The cartridge life expectancy calculator is an interactive means to help determine when a specific cartridge should be replaced, based on length of use and concentration. OSHA requires respirator cartridge replacement on a fixed, predetermined schedule to avoid "time of break through." Breaking through occurs when the hazardous chemical "breaks through" the cartridge without being absorbed or collected by the protective barrier. The following information is needed to adequately utilize a cartridge life expectancy calculator:

  • Chemical hazard
  • Exposure and concentration
  • Temperature
  • Relative humidity
  • Atmospheric pressure
  • What type of a respirator you are using
  • Type of work and average breathing rate
  • Breakthrough concentration preference

Most respirator manufacturers now offer training programs in CD format and/or online through their websites. As part of an effective interactive training program, online courses are available to inform users about the respirator and also how to wear it and how to maintain it. These programs are a necessity because OSHA requires an employee training program on these topics.

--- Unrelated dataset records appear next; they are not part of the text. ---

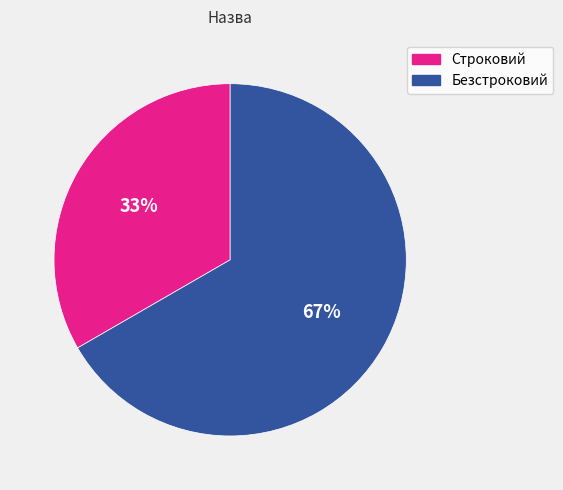

The Безстроковий slice represents 76% of the pie. True or false?

False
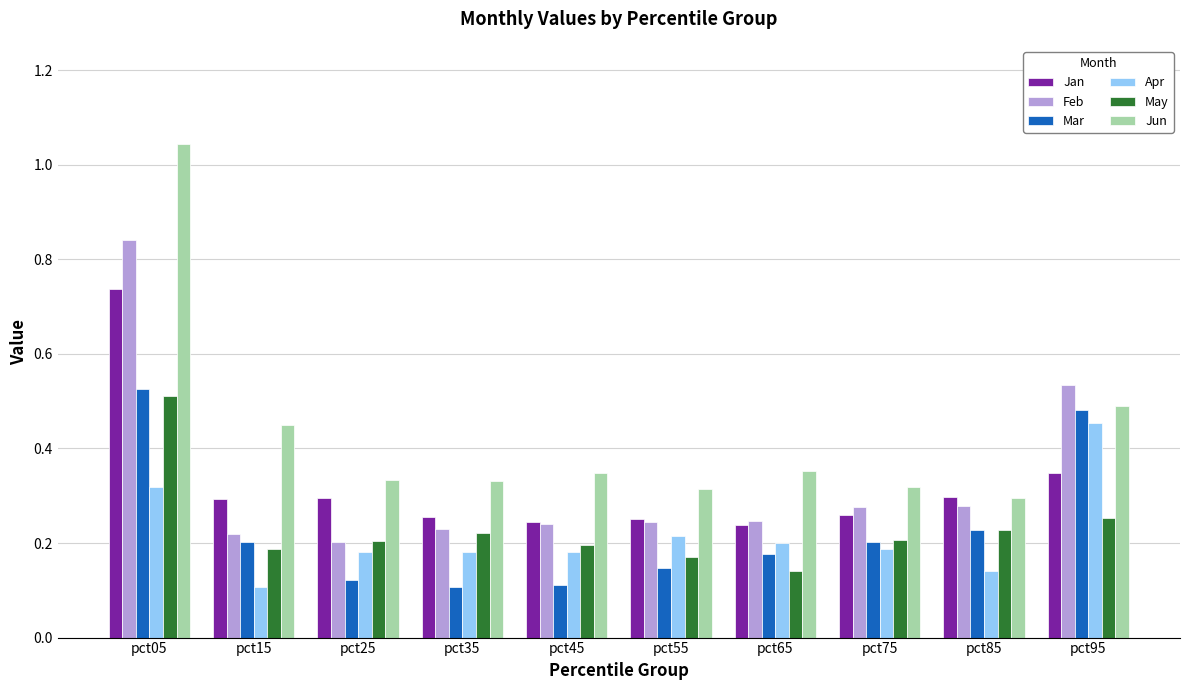

The value of May at pct35 is 0.3. True or false?

False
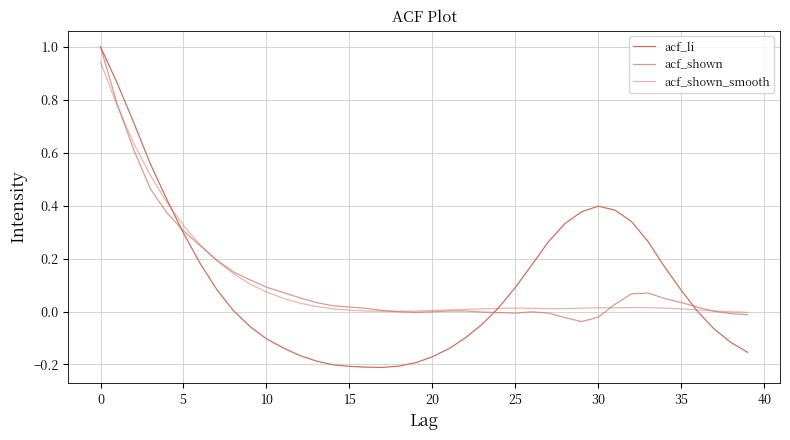

How many lines are shown in the chart?

3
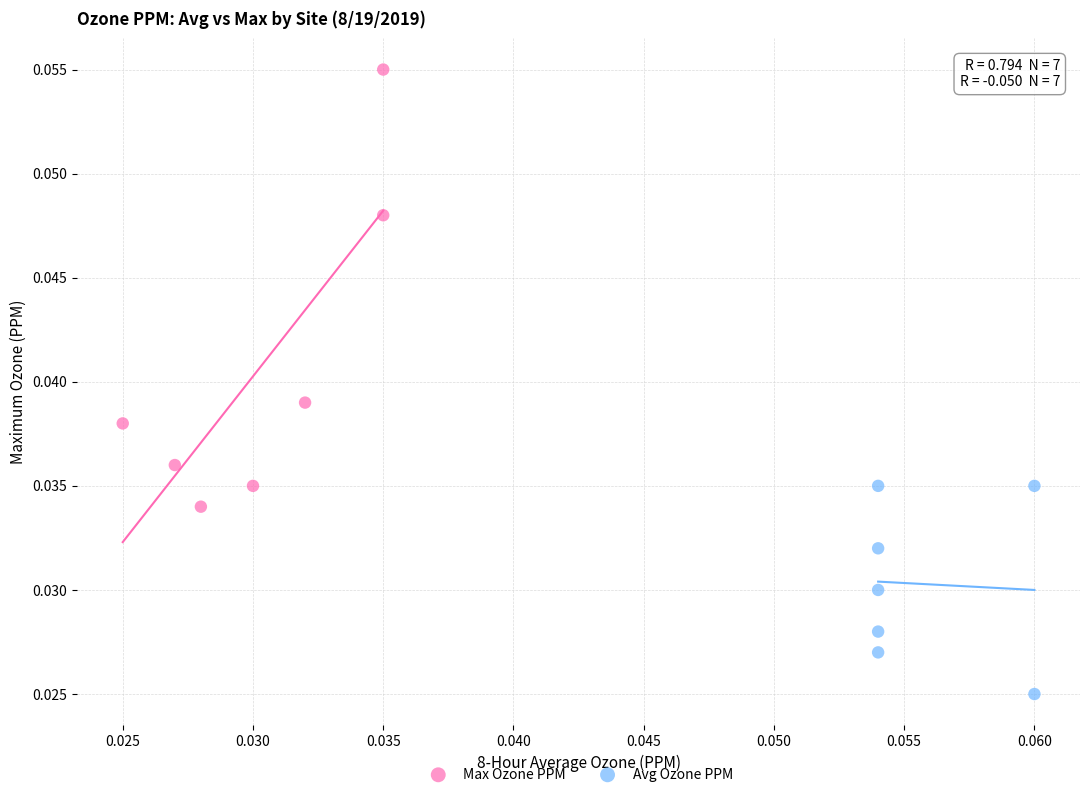

Which series contains the lowest Y value?

Avg Ozone PPM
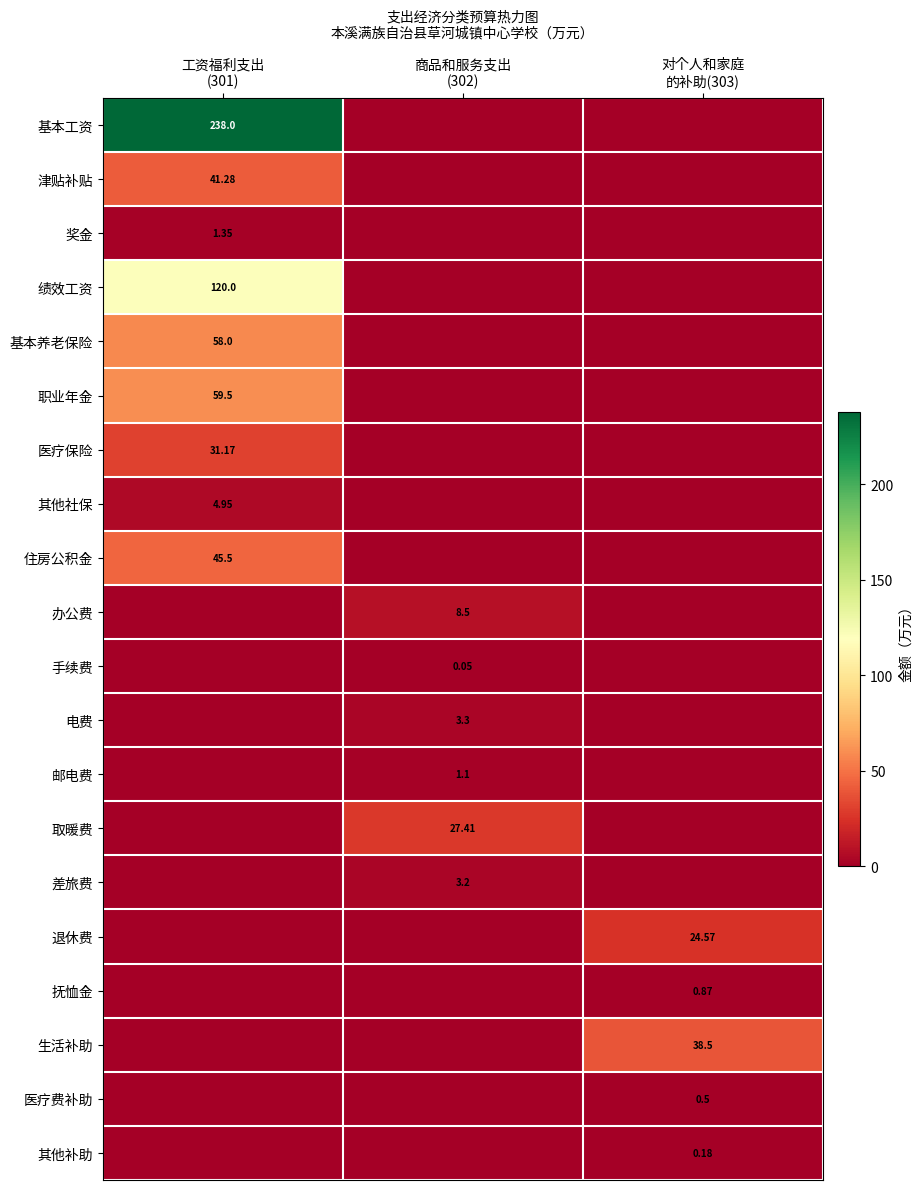

Is it true that 职业年金 equals 0.0 at 商品和服务支出 (302)?

True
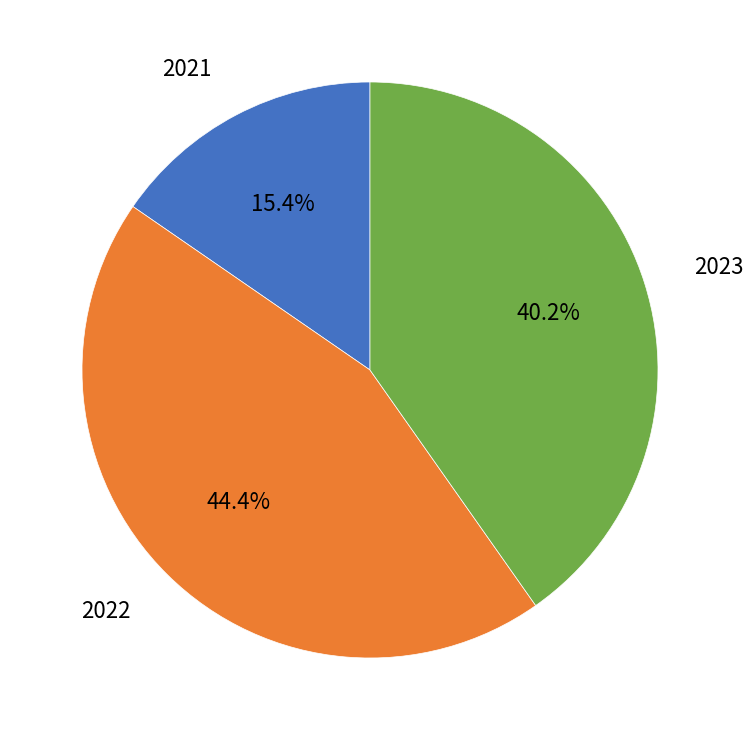

Do 2022 and 2021 together represent more than half of the pie?

Yes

Online classes offer ease of use because they are available 24 hours a day, and end users can be trained when it is convenient for them. Users also should consider consulting manufacturers for recommendations or with any question about specific products.

Using the ANSI Standard
The ANSI Z88 Committee on Respiratory Protection has a voluntary consensus standard entitled "Standard Practices for Respiratory Protection," which is ANSI/AIHA Z88.2. This standard is of special interest because it addresses the question of assigned protection factors (APFs).

APFs are the main factor used by thousands of employers when they select respirators to protect workers from different airborne hazards. The ANSI standard recommends protective factors that are very similar to those in OSHA's proposal, except for a more conservative APF for filtering facepieces (disposable respirators). The standard also addresses other issues of key importance to the proper use of respiratory protection in the workplace and of interest to stakeholders, including:

  • Requirements for respiratory protection programs
  • Standard operating procedures for programs
  • Selection, limitation, and use of respirators
  • Training
  • Fit testing
  • Maintenance, inspection, storage, and disposal
  • Breathing air and oxygen-deficient atmospheres
  • Recordkeeping

Interested parties can obtain additional information about this standard or other activities of the ANSI Z88 Committee on Respiratory Protection by visiting www.ansi.org.

In conclusion, there are various avenues that can help you with the trials and tribulation of respiratory standard compliance. To stay current on the standards that pertain to your industry and specific work environment, it is always in your best interest to turn to the NIOSH and OSHA websites (www.osha.gov, www.cdc.gov/niosh) first. Contacting the manufacturer of your equipment also can be beneficial.